The idea is that thieves want to confirm that the card actually works before going on a buying spree, so they'll make a small purchase that wouldn't catch the attention of the cardholder. Popular methods include buying gas or making a small donation to charity, so banks have started scrutinizing those transactions.
Of course, it's not a simple matter of buying gas or giving to charity -- if those tasks triggered alerts constantly, no one would do either with a credit card. But Levin points to another possible explanation: Purchases made in a high-crime area are going to be held to a higher standard by the bank.

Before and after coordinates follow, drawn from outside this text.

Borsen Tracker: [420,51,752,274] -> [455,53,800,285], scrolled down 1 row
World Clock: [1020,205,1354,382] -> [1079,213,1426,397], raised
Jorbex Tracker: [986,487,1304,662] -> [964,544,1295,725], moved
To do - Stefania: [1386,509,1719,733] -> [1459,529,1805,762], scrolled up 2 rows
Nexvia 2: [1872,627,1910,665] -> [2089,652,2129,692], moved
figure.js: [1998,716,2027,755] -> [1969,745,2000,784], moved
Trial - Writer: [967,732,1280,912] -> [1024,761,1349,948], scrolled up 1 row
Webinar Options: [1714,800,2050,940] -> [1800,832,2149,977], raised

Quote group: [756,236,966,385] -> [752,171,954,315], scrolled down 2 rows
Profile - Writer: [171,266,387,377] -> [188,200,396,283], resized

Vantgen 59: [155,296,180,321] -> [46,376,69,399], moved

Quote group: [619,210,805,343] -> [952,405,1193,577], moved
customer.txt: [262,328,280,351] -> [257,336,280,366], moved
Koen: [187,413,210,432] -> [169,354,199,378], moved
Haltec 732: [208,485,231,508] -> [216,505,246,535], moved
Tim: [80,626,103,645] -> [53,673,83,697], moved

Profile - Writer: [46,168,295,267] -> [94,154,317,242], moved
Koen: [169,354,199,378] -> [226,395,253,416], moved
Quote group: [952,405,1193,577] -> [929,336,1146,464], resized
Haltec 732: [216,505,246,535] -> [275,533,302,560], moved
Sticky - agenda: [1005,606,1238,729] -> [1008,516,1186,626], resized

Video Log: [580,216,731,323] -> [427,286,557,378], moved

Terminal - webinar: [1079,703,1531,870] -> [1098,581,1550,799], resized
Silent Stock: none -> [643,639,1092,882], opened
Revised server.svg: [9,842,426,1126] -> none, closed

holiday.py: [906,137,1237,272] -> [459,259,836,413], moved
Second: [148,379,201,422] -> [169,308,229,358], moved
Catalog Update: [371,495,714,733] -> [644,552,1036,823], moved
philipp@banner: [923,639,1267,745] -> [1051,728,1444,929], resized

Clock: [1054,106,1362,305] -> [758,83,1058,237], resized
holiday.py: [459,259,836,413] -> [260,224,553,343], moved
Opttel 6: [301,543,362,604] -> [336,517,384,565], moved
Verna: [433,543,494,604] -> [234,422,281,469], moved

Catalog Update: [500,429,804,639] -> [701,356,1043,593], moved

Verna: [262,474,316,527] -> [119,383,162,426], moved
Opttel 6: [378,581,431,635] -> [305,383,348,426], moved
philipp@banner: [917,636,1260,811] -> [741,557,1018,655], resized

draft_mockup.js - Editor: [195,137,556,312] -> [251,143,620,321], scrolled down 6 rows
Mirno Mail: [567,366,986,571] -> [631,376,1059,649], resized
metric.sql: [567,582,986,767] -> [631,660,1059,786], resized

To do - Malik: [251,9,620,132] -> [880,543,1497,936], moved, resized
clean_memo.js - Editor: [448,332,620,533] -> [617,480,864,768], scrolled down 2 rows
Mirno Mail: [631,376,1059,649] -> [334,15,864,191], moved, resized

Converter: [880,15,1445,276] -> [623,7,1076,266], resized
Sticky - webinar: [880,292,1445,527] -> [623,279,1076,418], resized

"It's almost a form of redlining," he says. "If there are certain [neighborhoods] where they've experienced an enormous amount of fraud, then anytime they see a transaction in the neighborhood, it sends an alert."
(Indeed, Erin tells me that one of the gas purchases that triggered an alert took place in a rough part of Detroit, which she visited specifically for the cheap gas.)
People who steal credit cards and credit card numbers usually aren't doing it so they can outfit their home with electronics and appliances. They don't want the actual products they're fraudulently buying; they're just in it to make money. So banks are always on the lookout for purchases of items that can easily be re-sold.
"Anytime a product can be turned around quickly for cash value, those are going to be the items that you would probably assume that, if you were a thief, you would want to get to first," says Karisse Hendrick of the Merchant Risk Council, which helps online merchants cut down on fraud. Levin says electronics are common choices for fraudsters, as are precious metals and jewelry.
Many thieves don't want to go through the rigmarole of buying laptops and jewelry, then selling them online or at pawnshops. They'd much prefer to just turn your stolen card directly into cold, hard cash.
There are a few ways that they can do that, and all of them will raise red flags at your bank or credit union. Using a credit card to buy a pricey gift card or load a bunch of money on a prepaid debit card is a fast way to attract the suspicions of your credit card issuer. Levin adds that some identity thieves also use stolen or cloned credit cards to buy chips at a casino, which they can then cash out (or, if they're feeling lucky, gamble away).
When assessing whether a purchase might be fraudulent, banks aren't just looking at what you bought and where you bought it. They're also asking if it's something you usually buy.
"The issuers know the buying patterns of a cardholder," says Hendrick. "They know the typical dollar amount of transaction and the type of purchase they put on a credit card."
Your bank sees a fairly high percentage of your purchases, so it knows if one is out of character for you. A thrifty individual who suddenly drops $500 on designer clothes should expect to get a call -- or have to make one when the bank flags the transaction. If you rarely travel and your card is suddenly used to purchase a flight to Europe, that's going to raise some red flags.
Speaking of Europe, the other big factor in banks' risk equations is whether you're making a purchase in a new area. I bought a computer just days after moving from Boston to New York, and had to confirm to the bank that I was indeed trying to make the purchase. Levin likewise says that making purchases in two different cities over a short period of time raises suspicions.
"I go from New York to California a lot, and invariably someone will call me [from the bank], " he says. Since one person can't go shopping in New York and California at the same time, any time a bank sees multiple purchases in multiple locations in a short period, it's going to be suspicious.